Exercise data:
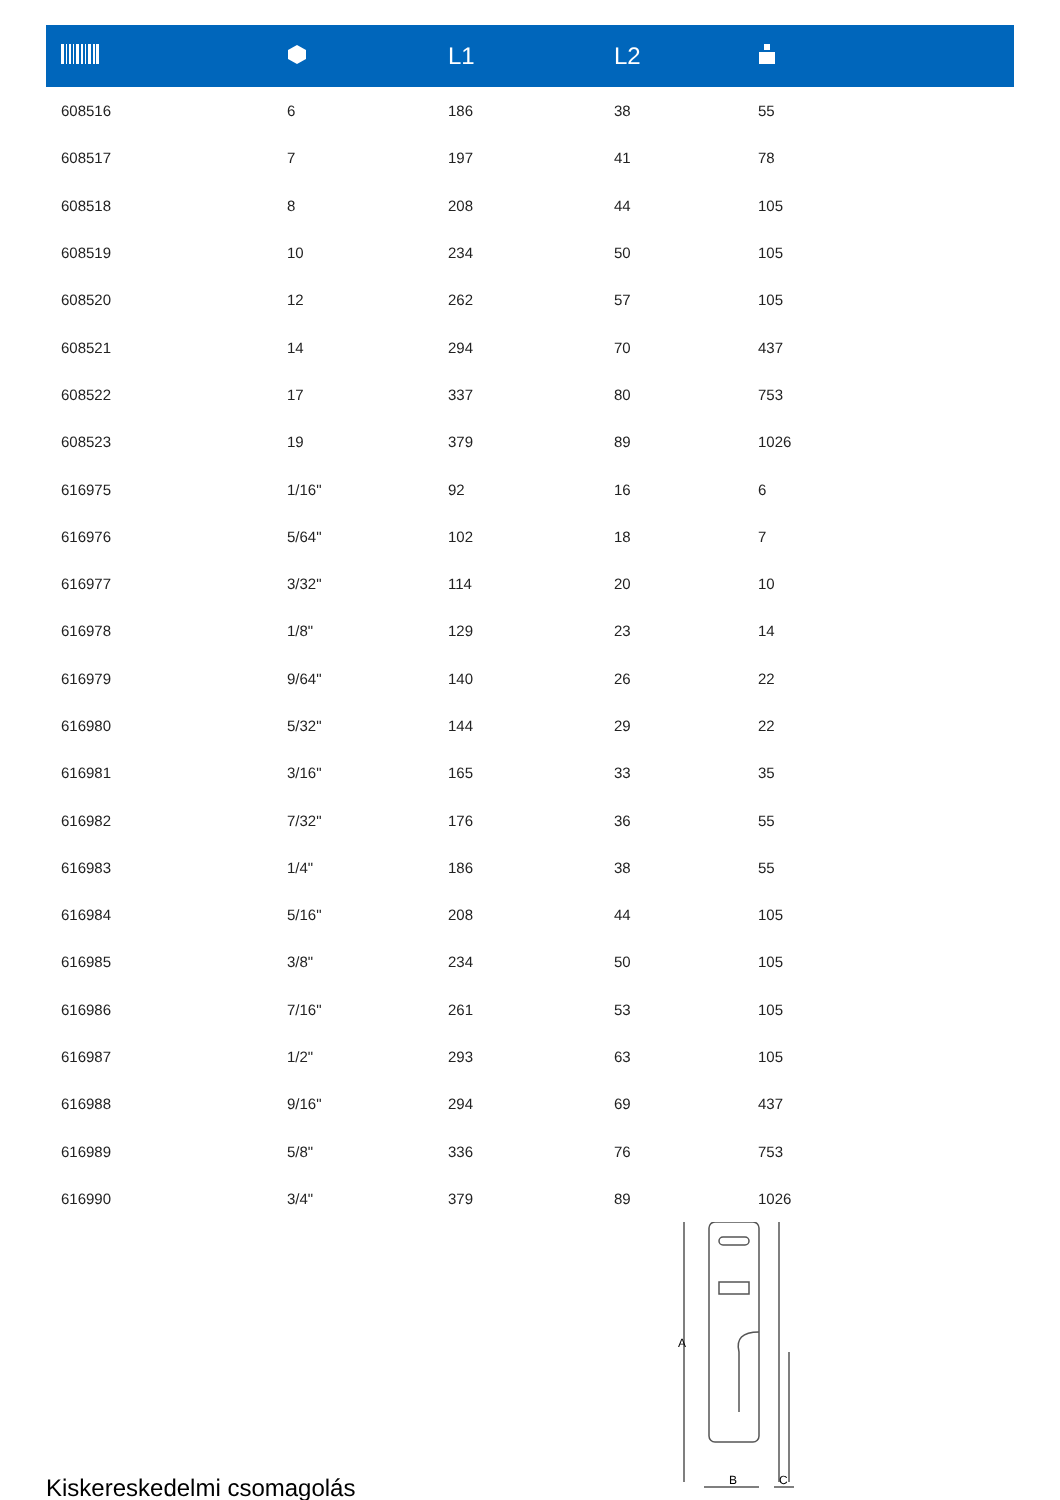| | | L1 | L2 | |
| --- | --- | --- | --- | --- |
| 608516 | 6 | 186 | 38 | 55 |
| 608517 | 7 | 197 | 41 | 78 |
| 608518 | 8 | 208 | 44 | 105 |
| 608519 | 10 | 234 | 50 | 105 |
| 608520 | 12 | 262 | 57 | 105 |
| 608521 | 14 | 294 | 70 | 437 |
| 608522 | 17 | 337 | 80 | 753 |
| 608523 | 19 | 379 | 89 | 1026 |
| 616975 | 1/16" | 92 | 16 | 6 |
| 616976 | 5/64" | 102 | 18 | 7 |
| 616977 | 3/32" | 114 | 20 | 10 |
| 616978 | 1/8" | 129 | 23 | 14 |
| 616979 | 9/64" | 140 | 26 | 22 |
| 616980 | 5/32" | 144 | 29 | 22 |
| 616981 | 3/16" | 165 | 33 | 35 |
| 616982 | 7/32" | 176 | 36 | 55 |
| 616983 | 1/4" | 186 | 38 | 55 |
| 616984 | 5/16" | 208 | 44 | 105 |
| 616985 | 3/8" | 234 | 50 | 105 |
| 616986 | 7/16" | 261 | 53 | 105 |
| 616987 | 1/2" | 293 | 63 | 105 |
| 616988 | 9/16" | 294 | 69 | 437 |
| 616989 | 5/8" | 336 | 76 | 753 |
| 616990 | 3/4" | 379 | 89 | 1026 |
Kiskereskedelmi csomagolás
A
B
C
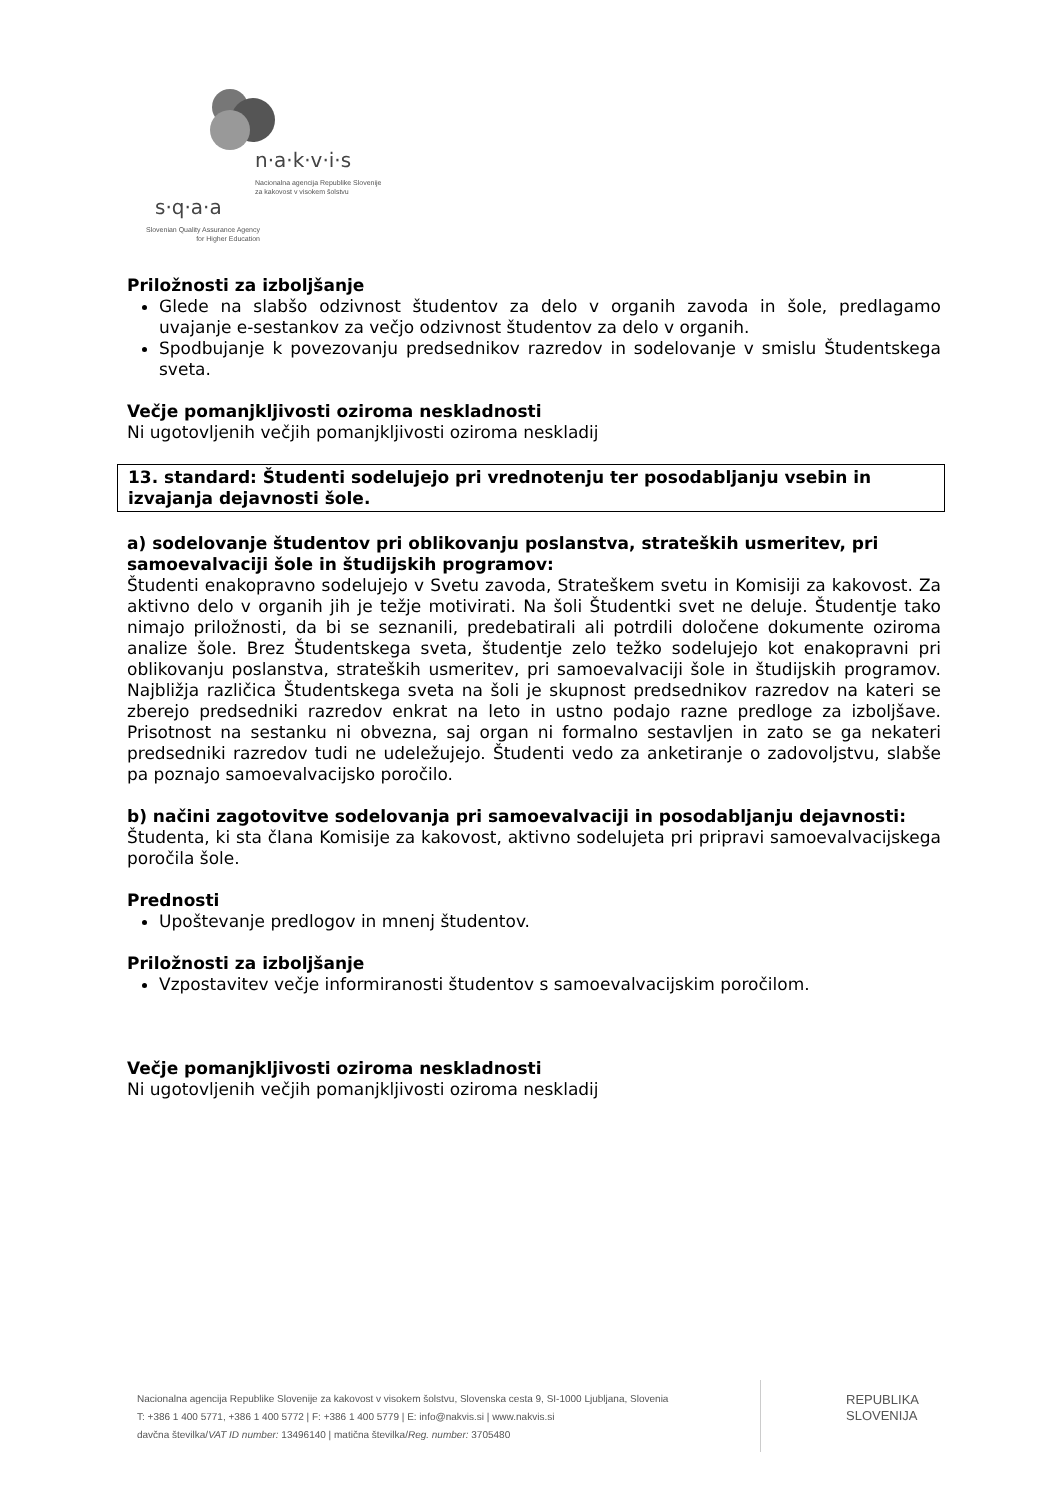n·a·k·v·i·s
Nacionalna agencija Republike Slovenije
za kakovost v visokem šolstvu
s·q·a·a
Slovenian Quality Assurance Agency
for Higher Education
Priložnosti za izboljšanje
Glede na slabšo odzivnost študentov za delo v organih zavoda in šole, predlagamo uvajanje e-sestankov za večjo odzivnost študentov za delo v organih.
Spodbujanje k povezovanju predsednikov razredov in sodelovanje v smislu Študentskega sveta.
Večje pomanjkljivosti oziroma neskladnosti
Ni ugotovljenih večjih pomanjkljivosti oziroma neskladij
13. standard: Študenti sodelujejo pri vrednotenju ter posodabljanju vsebin in izvajanja dejavnosti šole.
a) sodelovanje študentov pri oblikovanju poslanstva, strateških usmeritev, pri samoevalvaciji šole in študijskih programov:
Študenti enakopravno sodelujejo v Svetu zavoda, Strateškem svetu in Komisiji za kakovost. Za aktivno delo v organih jih je težje motivirati. Na šoli Študentki svet ne deluje. Študentje tako nimajo priložnosti, da bi se seznanili, predebatirali ali potrdili določene dokumente oziroma analize šole. Brez Študentskega sveta, študentje zelo težko sodelujejo kot enakopravni pri oblikovanju poslanstva, strateških usmeritev, pri samoevalvaciji šole in študijskih programov. Najbližja različica Študentskega sveta na šoli je skupnost predsednikov razredov na kateri se zberejo predsedniki razredov enkrat na leto in ustno podajo razne predloge za izboljšave. Prisotnost na sestanku ni obvezna, saj organ ni formalno sestavljen in zato se ga nekateri predsedniki razredov tudi ne udeležujejo. Študenti vedo za anketiranje o zadovoljstvu, slabše pa poznajo samoevalvacijsko poročilo.
b) načini zagotovitve sodelovanja pri samoevalvaciji in posodabljanju dejavnosti:
Študenta, ki sta člana Komisije za kakovost, aktivno sodelujeta pri pripravi samoevalvacijskega poročila šole.
Prednosti
Upoštevanje predlogov in mnenj študentov.
Priložnosti za izboljšanje
Vzpostavitev večje informiranosti študentov s samoevalvacijskim poročilom.
Večje pomanjkljivosti oziroma neskladnosti
Ni ugotovljenih večjih pomanjkljivosti oziroma neskladij
Nacionalna agencija Republike Slovenije za kakovost v visokem šolstvu, Slovenska cesta 9, SI-1000 Ljubljana, Slovenia
T: +386 1 400 5771, +386 1 400 5772 | F: +386 1 400 5779 | E: info@nakvis.si | www.nakvis.si
davčna številka/VAT ID number: 13496140 | matična številka/Reg. number: 3705480
REPUBLIKA
SLOVENIJA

Problem to work on:
The lines needed run from the first line of the records through the line containing "n·a·k·v·i·s", both included. Restate them word for word, without pictures.

Solution for this task:
| | | L1 | L2 | |
| --- | --- | --- | --- | --- |
| 608516 | 6 | 186 | 38 | 55 |
| 608517 | 7 | 197 | 41 | 78 |
| 608518 | 8 | 208 | 44 | 105 |
| 608519 | 10 | 234 | 50 | 105 |
| 608520 | 12 | 262 | 57 | 105 |
| 608521 | 14 | 294 | 70 | 437 |
| 608522 | 17 | 337 | 80 | 753 |
| 608523 | 19 | 379 | 89 | 1026 |
| 616975 | 1/16" | 92 | 16 | 6 |
| 616976 | 5/64" | 102 | 18 | 7 |
| 616977 | 3/32" | 114 | 20 | 10 |
| 616978 | 1/8" | 129 | 23 | 14 |
| 616979 | 9/64" | 140 | 26 | 22 |
| 616980 | 5/32" | 144 | 29 | 22 |
| 616981 | 3/16" | 165 | 33 | 35 |
| 616982 | 7/32" | 176 | 36 | 55 |
| 616983 | 1/4" | 186 | 38 | 55 |
| 616984 | 5/16" | 208 | 44 | 105 |
| 616985 | 3/8" | 234 | 50 | 105 |
| 616986 | 7/16" | 261 | 53 | 105 |
| 616987 | 1/2" | 293 | 63 | 105 |
| 616988 | 9/16" | 294 | 69 | 437 |
| 616989 | 5/8" | 336 | 76 | 753 |
| 616990 | 3/4" | 379 | 89 | 1026 |
Kiskereskedelmi csomagolás
A
B
C
n·a·k·v·i·s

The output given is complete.